Poi la notte svanì in fretta, e senza alcuna fotografia e il giro di un paio di cacciaviti, così anche le rotaie e i lati che li tenevano al sicuro nel sonno, per tutti questi anni.

Preso dallo slancio del fai-da-te, mio ​​marito si è offerto di cambiare anche i piedi della sedia a dondolo mentre i suoi attrezzi erano fuori, per evitare che le piccole dita venissero schiacciate sotto, e pareti e finestre al sicuro dai bambini che sicuramente useranno il dondolo per lanciarsi in la stratosfera della stanza.

Ho guardato la sedia, dove ho allattato entrambi i bambini, dove ho sonnecchiato in crisi esauste e senza sogni contro i suoi robusti lati alati, e dove li accoccolavo ancora ogni giorno per l’ora della favola.

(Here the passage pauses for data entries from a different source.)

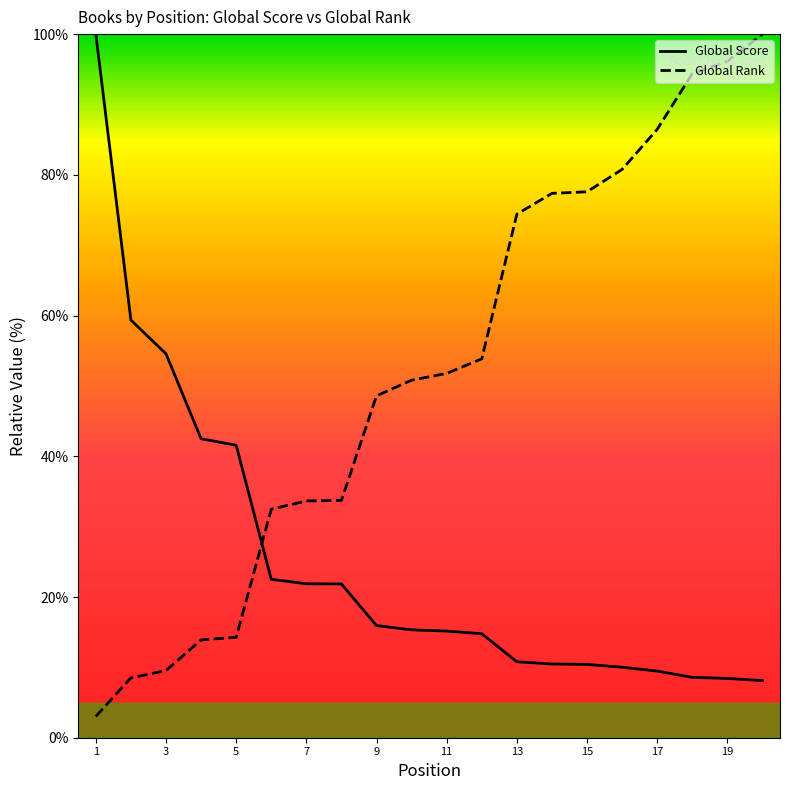

The value of Global Score at 4 is 16.7. True or false?

False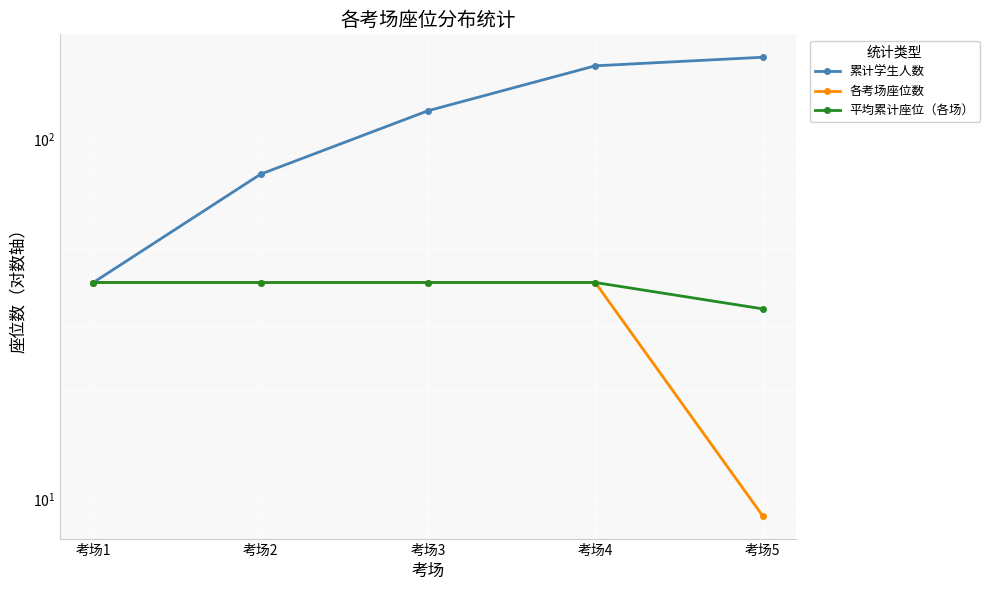

Which has a higher value, 考场3 or 考场1?

考场3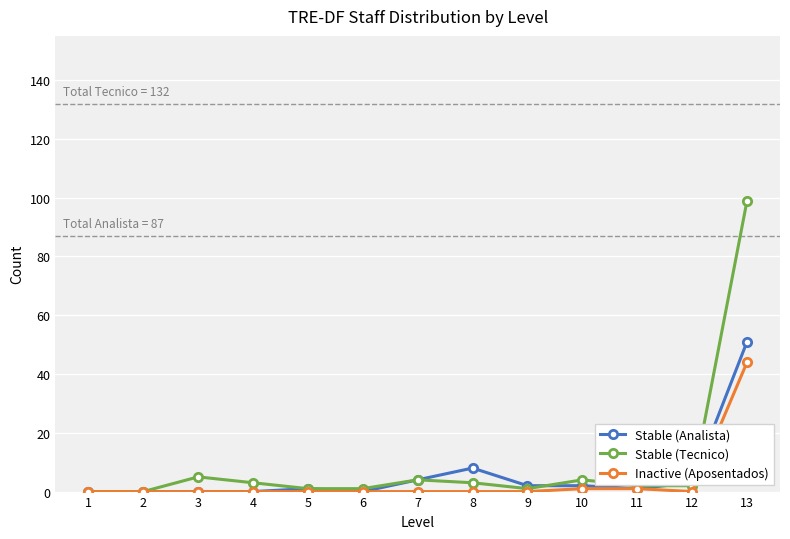

List the series in order of their peak value, highest first.

Stable (Tecnico), Stable (Analista), Inactive (Aposentados)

Scuoto la mia testa.

Volevo raccogliere la sedia – e la loro infanzia – e tenerlo tutto vicino, aggrapparmi a questo momento della nostra vita un po’ più a lungo. “Non la sedia”, gli dissi, piangendo ancora una volta. “Non ancora.”

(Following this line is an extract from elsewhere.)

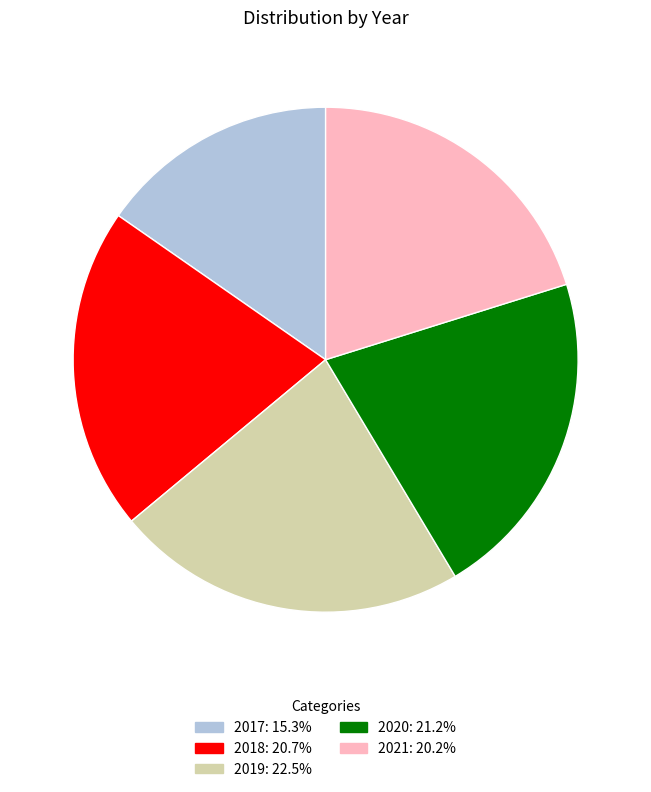

Combined, do 2021 and 2020 account for over 50%?

No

Mio marito, forse ricordando la mia famigerata scena della doccia o una qualsiasi delle lacrime e della gioia che derivano dal terrore della genitorialità insieme e dall’educazione dei figli amati in sicurezza, annuì e fece le valigie.

La culla può essere sparita, ma per ora la sedia è al sicuro.


Kate Lewis (@katehasthoughts) è una saggista che scrive spesso sull’intersezione tra genitorialità e femminismo. Vive nella costa della Virginia con suo marito, due bambini in età scolare e un cane preso in prestito. Il suo lavoro è stato presentato su The New York Times, The Washington Post, TODAY, Romper, POPSugar e altri, ed è la destinataria della Perry Morgan Fellowship in scrittura creativa presso la Old Dominion University in Virginia, dove sta lavorando per un MFA in saggistica. È critica di libri per Military Families Magazine, lettrice di saggistica per Barely South Review, ed è al lavoro su un libro di memorie in saggi.